The structure of the building has been largely preserved, and you can still reach the three former treatment rooms via the first-floor gallery. The bar is at the heart of the ground floor, where the sales counter used to be. The building is shaped like a cube in the style of Mies van der Rohe, even though van der Rohe himself lived on the opposite side of the Wall in the capitalist west.

Be that as it may, the cube offers fantastic views into and out of the building. In autumn, when the trees on Karl-Marx-Allee start losing their leaves, you can look right across the street and check what is happening at the Kino International. As soon as the doors open after a film, insiders know it’s time to order another cocktail quickly before the rush starts. Neither the tourists who discover Barbette as a hip and trendy place to hang out nor the locals find anything odd about sipping decadent concoctions in an East German location. 25 years after the fall of the Wall, this seems perfectly normal. What is far more unusual is the experience of literally sitting in a glass house.

The Aut Records label puts on live gigs here, the prestigious Villa Massimo in Rome celebrated a book launch and one of the staff organised a fundraiser rather wittily titled “Krötenwanderung nach Uganda”. Kröten, the German word for toads, also means “money” in colloquial language, and the money raised at the event migrated to Uganda to fund a school project, accompanied by the woman who initiated the event.
The Barbette locals stayed behind, and they like coming here just for a chat or a sundowner even if there’s nothing special going on.

Bar Barbette is far from the only bar worth checking out on Karl-Marx-Allee.
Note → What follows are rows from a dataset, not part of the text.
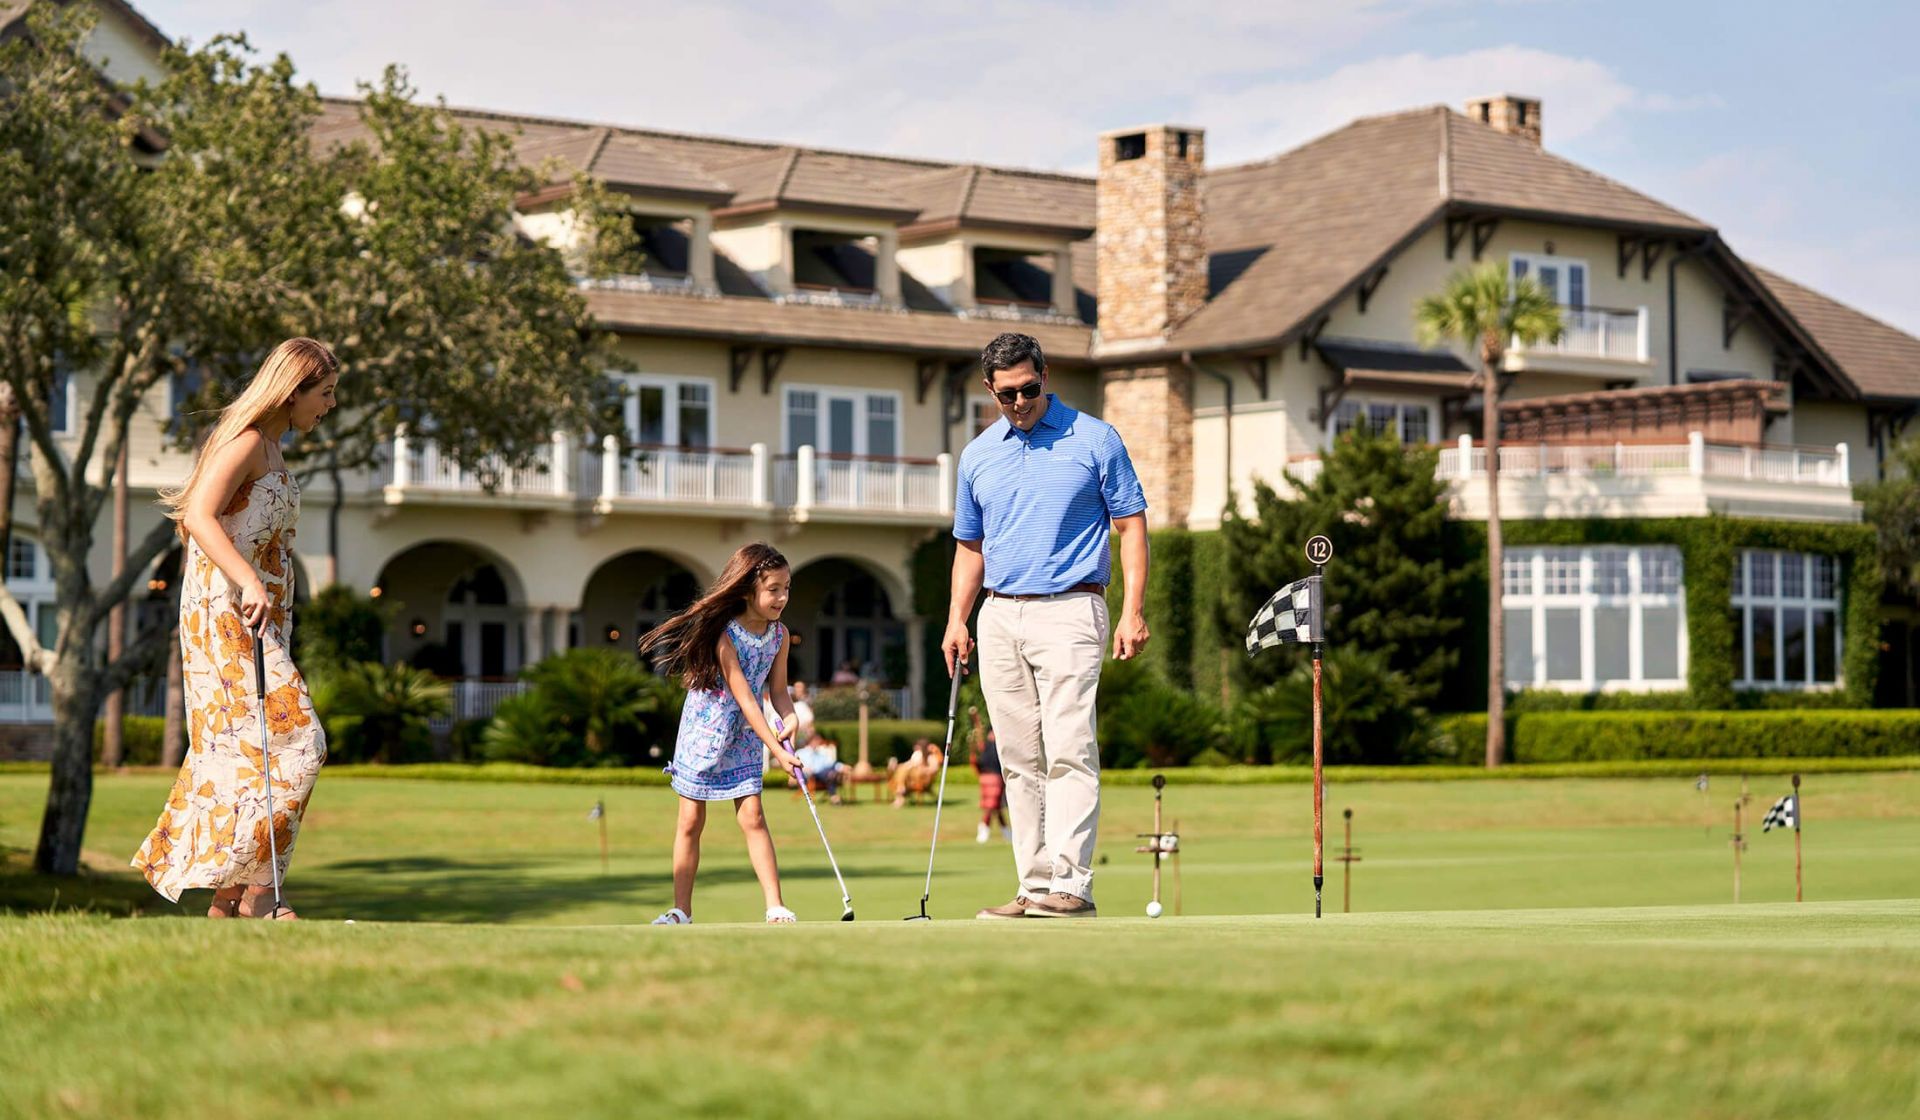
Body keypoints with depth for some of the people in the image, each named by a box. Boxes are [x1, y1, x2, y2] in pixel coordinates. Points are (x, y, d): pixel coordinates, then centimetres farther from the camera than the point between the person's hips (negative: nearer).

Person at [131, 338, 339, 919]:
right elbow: (200, 516, -25)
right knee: (293, 742, -15)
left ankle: (226, 898, 8)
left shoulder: (271, 449, 18)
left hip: (258, 623, 10)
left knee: (242, 751, 7)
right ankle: (254, 888, -15)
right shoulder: (246, 440, -12)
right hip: (226, 615, -10)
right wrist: (249, 583, -36)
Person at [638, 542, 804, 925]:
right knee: (690, 822, 3)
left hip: (744, 736, 4)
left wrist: (789, 719, -20)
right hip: (704, 731, -4)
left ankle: (776, 907, -8)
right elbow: (744, 698, -25)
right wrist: (777, 750, -29)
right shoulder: (723, 634, -23)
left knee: (752, 817, -7)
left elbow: (777, 690, 2)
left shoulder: (779, 634, -4)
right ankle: (681, 911, 10)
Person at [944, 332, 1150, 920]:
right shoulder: (977, 455, 13)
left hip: (1068, 611, -5)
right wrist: (957, 620, 9)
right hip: (999, 617, 5)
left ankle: (1071, 885, -16)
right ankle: (1034, 888, 6)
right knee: (1021, 761, 4)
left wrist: (1133, 611, -9)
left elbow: (1131, 526, 0)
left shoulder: (1095, 440, 0)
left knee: (1068, 751, -13)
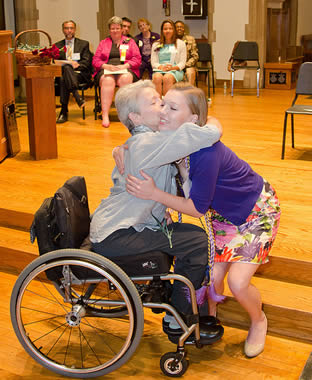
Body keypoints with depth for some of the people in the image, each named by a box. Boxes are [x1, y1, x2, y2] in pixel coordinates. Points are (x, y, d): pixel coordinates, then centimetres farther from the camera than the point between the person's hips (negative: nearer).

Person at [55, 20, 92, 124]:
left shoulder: (84, 44, 17)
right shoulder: (57, 46, 21)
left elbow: (87, 62, 6)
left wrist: (77, 64, -16)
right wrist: (69, 64, -12)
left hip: (80, 74, -2)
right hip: (62, 72, 2)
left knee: (63, 80, -36)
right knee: (66, 67, -38)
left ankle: (64, 112, -37)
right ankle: (78, 98, -47)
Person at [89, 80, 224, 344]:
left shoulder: (142, 141, 13)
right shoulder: (148, 143, -21)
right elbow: (210, 135, -30)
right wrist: (210, 122, -6)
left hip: (117, 226, 10)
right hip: (113, 237, -10)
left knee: (193, 234, 16)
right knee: (198, 243, -13)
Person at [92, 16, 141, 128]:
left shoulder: (130, 41, 19)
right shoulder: (103, 43, 24)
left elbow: (137, 59, 8)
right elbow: (95, 60, 14)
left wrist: (124, 66, -10)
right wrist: (106, 66, -7)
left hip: (125, 70, 0)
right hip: (106, 71, 1)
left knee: (126, 78, -38)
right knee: (108, 80, -36)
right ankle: (105, 115, -44)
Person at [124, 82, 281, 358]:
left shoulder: (206, 153, -38)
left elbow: (197, 208, -28)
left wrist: (154, 194, -31)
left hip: (258, 211, -6)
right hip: (224, 212, 6)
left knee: (238, 282, -14)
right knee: (212, 276, -4)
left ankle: (258, 321, 18)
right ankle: (210, 315, 27)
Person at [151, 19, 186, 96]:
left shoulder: (181, 43, 15)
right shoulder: (156, 45, 20)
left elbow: (182, 63, 7)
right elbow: (153, 62, 11)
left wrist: (172, 67, -13)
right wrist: (161, 67, -11)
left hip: (175, 70, -1)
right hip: (159, 70, 1)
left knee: (167, 78, -37)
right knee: (157, 77, -36)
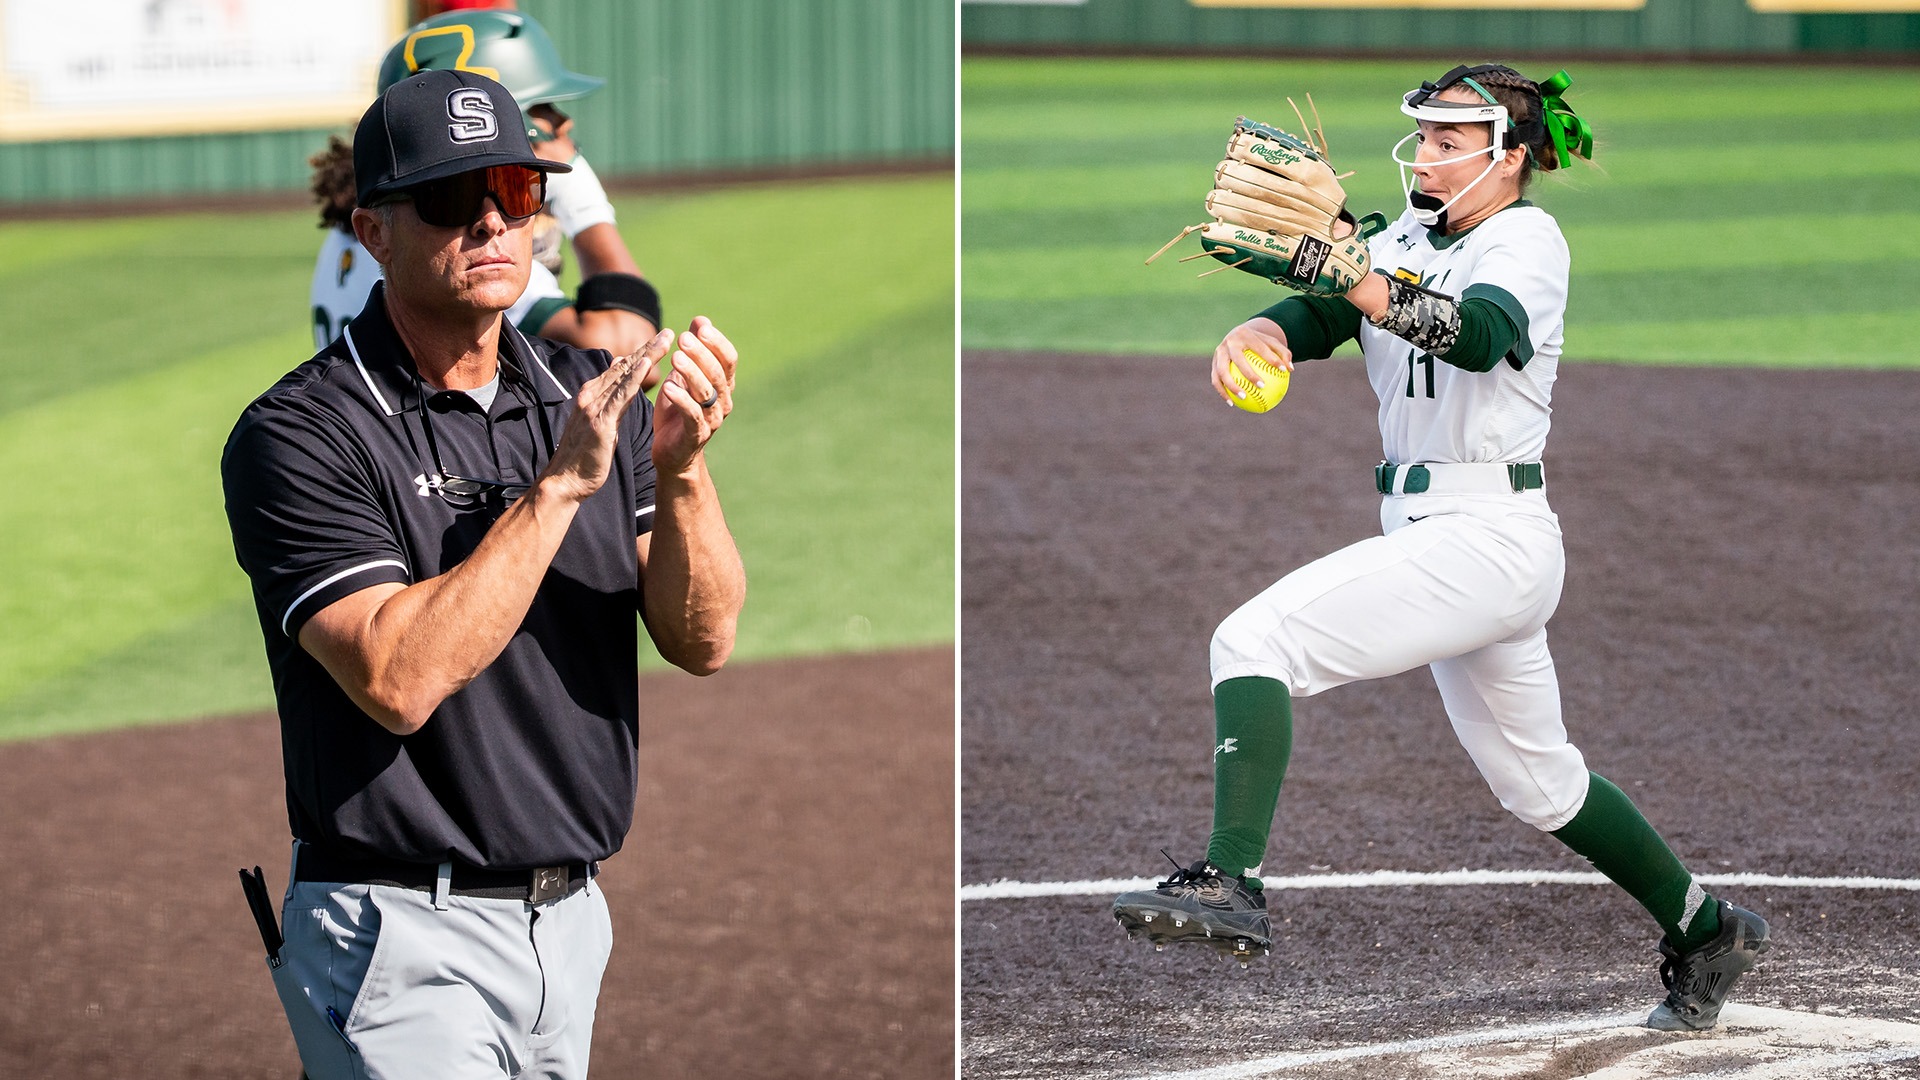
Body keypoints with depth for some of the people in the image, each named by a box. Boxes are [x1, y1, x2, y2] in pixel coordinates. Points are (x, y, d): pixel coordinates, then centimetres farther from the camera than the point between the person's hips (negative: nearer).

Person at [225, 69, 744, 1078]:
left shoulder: (591, 396, 9)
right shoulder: (295, 435, -10)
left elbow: (703, 642, 1)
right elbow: (399, 679, -23)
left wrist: (681, 469, -17)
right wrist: (559, 485, -23)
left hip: (573, 919, 6)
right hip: (404, 945, -6)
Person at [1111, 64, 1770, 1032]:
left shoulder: (1528, 241, -11)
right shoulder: (1411, 238, 12)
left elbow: (1481, 334, -33)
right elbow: (1321, 313, -3)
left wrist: (1379, 293, -52)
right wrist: (1259, 328, -27)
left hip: (1490, 542, -9)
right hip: (1433, 543, 9)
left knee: (1256, 636, -22)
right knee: (1537, 782, 21)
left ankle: (1230, 883, -30)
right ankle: (1704, 931, 35)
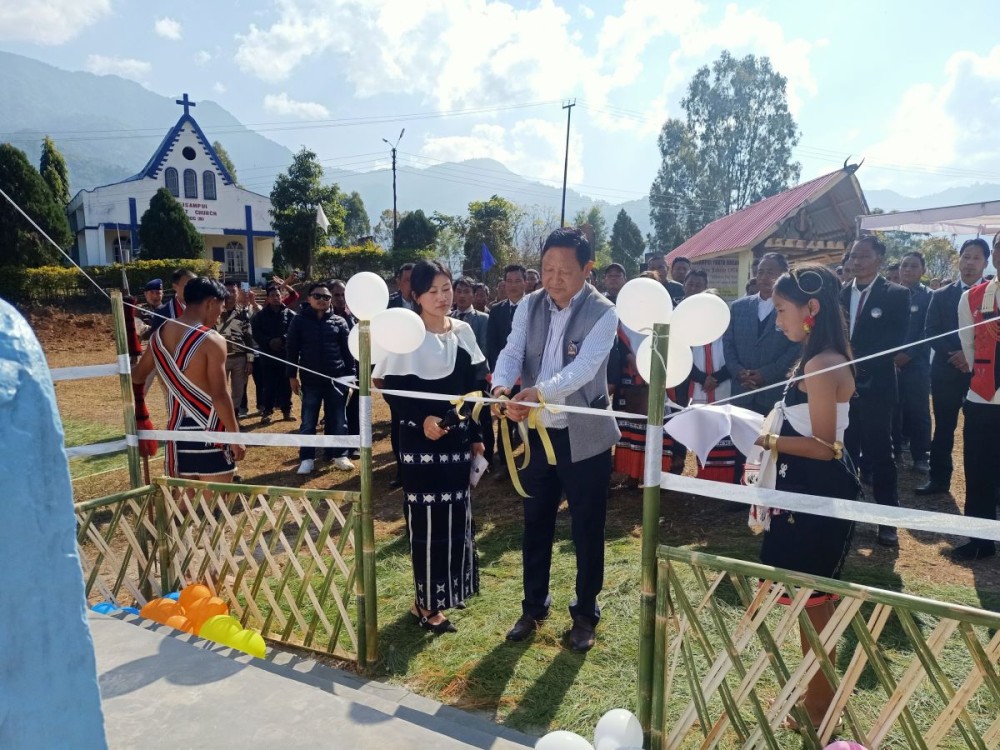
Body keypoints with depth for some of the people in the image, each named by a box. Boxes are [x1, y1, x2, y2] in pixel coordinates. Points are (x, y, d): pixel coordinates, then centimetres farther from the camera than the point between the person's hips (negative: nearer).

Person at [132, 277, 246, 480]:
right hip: (208, 432, -7)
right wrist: (235, 435, -10)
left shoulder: (160, 335, 5)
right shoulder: (211, 340, -16)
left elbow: (136, 377, 18)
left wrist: (140, 413, 30)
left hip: (176, 429, 7)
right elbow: (220, 396, -19)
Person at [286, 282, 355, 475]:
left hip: (336, 378, 1)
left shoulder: (339, 321, 4)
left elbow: (347, 349, 6)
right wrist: (292, 376, 0)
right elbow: (291, 349, 3)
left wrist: (350, 374, 2)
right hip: (310, 379, -1)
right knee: (308, 421, 5)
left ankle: (339, 455, 18)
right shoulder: (299, 321, 1)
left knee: (338, 420, 7)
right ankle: (307, 458, 14)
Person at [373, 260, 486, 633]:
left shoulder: (463, 332, 6)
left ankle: (447, 587, 30)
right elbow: (393, 390, -11)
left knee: (455, 515, 13)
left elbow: (474, 387, 10)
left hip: (457, 438, 6)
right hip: (421, 440, -5)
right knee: (427, 519, 2)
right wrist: (422, 420, -25)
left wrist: (476, 434, 9)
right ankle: (427, 602, 15)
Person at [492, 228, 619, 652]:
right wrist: (501, 386, -33)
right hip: (537, 432, 4)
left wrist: (538, 391, -43)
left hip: (585, 437, -4)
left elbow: (583, 367, -27)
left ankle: (585, 613, 29)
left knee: (587, 529, 9)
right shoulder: (529, 306, 0)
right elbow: (512, 352, -10)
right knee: (536, 524, 16)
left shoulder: (603, 313, -14)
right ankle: (534, 605, 35)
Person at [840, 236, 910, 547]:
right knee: (845, 451, 11)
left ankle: (888, 521, 12)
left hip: (875, 386, -4)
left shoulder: (896, 295, -2)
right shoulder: (839, 294, 11)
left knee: (879, 454, 2)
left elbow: (894, 341, -11)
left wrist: (860, 363, -22)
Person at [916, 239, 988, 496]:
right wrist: (953, 355, -13)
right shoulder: (940, 295, 9)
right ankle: (939, 479, 16)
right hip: (947, 371, 1)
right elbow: (930, 332, 1)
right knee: (943, 428, 7)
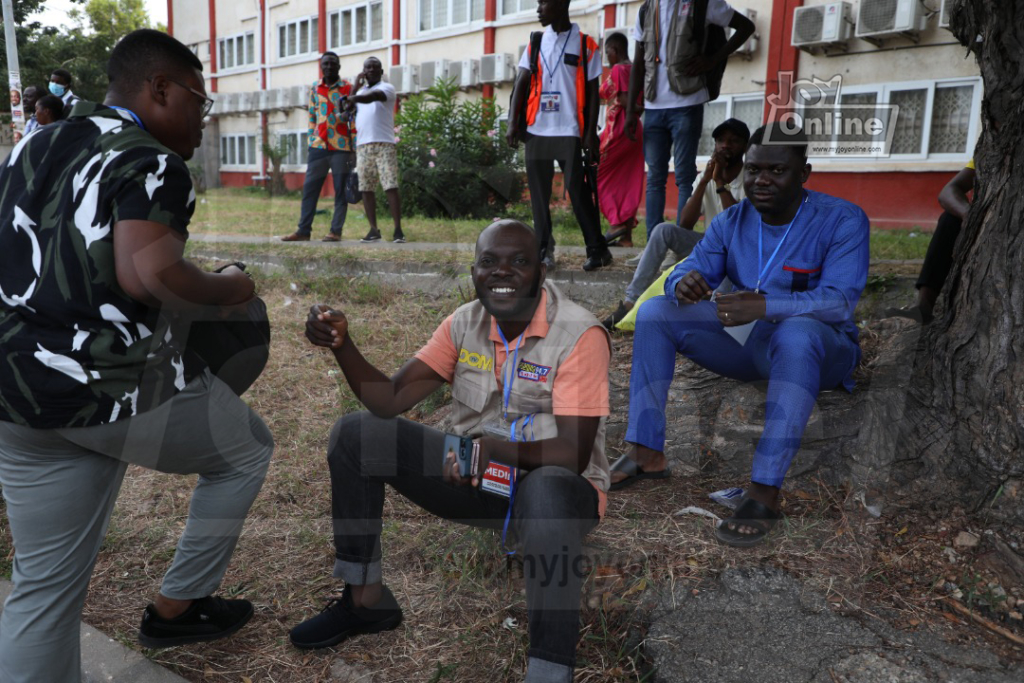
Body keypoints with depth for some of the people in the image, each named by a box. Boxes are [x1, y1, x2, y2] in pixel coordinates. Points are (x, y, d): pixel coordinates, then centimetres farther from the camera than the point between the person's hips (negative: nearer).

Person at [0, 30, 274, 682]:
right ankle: (176, 607, 27)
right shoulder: (150, 162, -10)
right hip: (119, 386, -8)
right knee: (246, 451, 20)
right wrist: (230, 289, -9)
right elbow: (147, 274, -26)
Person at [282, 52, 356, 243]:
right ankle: (303, 230, 7)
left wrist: (354, 150, -7)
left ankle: (336, 231, 6)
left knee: (341, 191, 0)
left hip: (341, 148, -4)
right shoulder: (315, 88, 13)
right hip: (318, 147, 4)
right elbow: (312, 118, 17)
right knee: (309, 189, 3)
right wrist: (310, 145, 11)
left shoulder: (348, 88, 2)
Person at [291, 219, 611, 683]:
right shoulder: (465, 323, -2)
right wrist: (342, 345, -22)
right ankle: (365, 600, 9)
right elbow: (389, 401, -7)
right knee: (355, 435, -4)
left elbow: (573, 455, -24)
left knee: (546, 492, -42)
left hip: (557, 487, -5)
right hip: (475, 478, 6)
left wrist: (494, 448, -37)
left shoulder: (579, 334, -19)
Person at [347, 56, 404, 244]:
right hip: (362, 146, 5)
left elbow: (373, 96, -17)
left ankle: (398, 230, -11)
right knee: (365, 188, 2)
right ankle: (373, 230, 7)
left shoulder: (387, 88, 5)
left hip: (384, 144, -5)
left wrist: (355, 98, -35)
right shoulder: (361, 91, 24)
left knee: (391, 187, -11)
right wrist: (356, 87, 11)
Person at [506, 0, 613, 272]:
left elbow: (593, 92, 1)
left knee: (578, 190, -6)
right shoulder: (535, 43, 12)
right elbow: (521, 83, 6)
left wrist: (591, 133, -6)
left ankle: (597, 249, 3)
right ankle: (543, 249, 14)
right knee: (538, 192, 5)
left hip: (570, 132, -4)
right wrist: (513, 123, -6)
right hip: (536, 130, 4)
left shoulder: (585, 44, 2)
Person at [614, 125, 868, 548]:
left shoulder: (842, 221, -13)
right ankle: (646, 454, -18)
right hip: (747, 341, 5)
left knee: (796, 333, -41)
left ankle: (765, 492, -40)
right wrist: (684, 282, -30)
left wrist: (766, 306, -43)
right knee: (655, 313, -12)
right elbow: (693, 268, -3)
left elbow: (840, 301, -25)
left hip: (820, 350, -4)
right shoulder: (732, 221, 1)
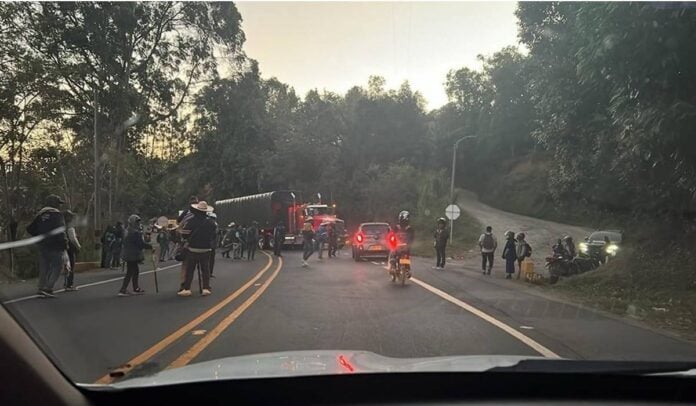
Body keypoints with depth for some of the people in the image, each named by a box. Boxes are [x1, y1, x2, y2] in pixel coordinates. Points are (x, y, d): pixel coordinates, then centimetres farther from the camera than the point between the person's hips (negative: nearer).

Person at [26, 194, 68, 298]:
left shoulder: (40, 214, 12)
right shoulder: (57, 214, -9)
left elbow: (30, 229, 11)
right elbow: (60, 231, -18)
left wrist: (40, 236, 21)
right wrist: (64, 243, -10)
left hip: (42, 246, 7)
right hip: (55, 246, -7)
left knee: (44, 268, 13)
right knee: (56, 267, -1)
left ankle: (41, 289, 13)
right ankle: (48, 288, -11)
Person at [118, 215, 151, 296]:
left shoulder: (128, 232, 13)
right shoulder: (135, 232, -18)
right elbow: (141, 243, -18)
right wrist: (151, 247, -6)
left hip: (128, 255, 10)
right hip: (133, 256, -10)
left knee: (135, 271, 17)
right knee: (130, 273, -5)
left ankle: (136, 289, 24)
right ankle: (123, 290, -5)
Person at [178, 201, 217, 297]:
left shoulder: (191, 221, -11)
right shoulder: (211, 222, -1)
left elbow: (184, 234, -9)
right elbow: (213, 236, 6)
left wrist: (189, 239, 12)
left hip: (192, 249, -2)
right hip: (206, 250, 2)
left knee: (189, 270, 7)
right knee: (205, 270, 10)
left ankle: (186, 289, 6)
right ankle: (206, 288, 9)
Only a few hundred metres further along, there’s ČSA Bar, named after the Czech Republic’s national airline and located in one of the apartment blocks on Karl-Marx-Allee. Its distinctive mid-century design offers a rather cosier atmosphere than the goldfish bowl that is Bar Barbette. So if you prefer a romantic tête-à-tête to an evening in the limelight, this is the place for you. Strausberger Platz caters for almost every taste.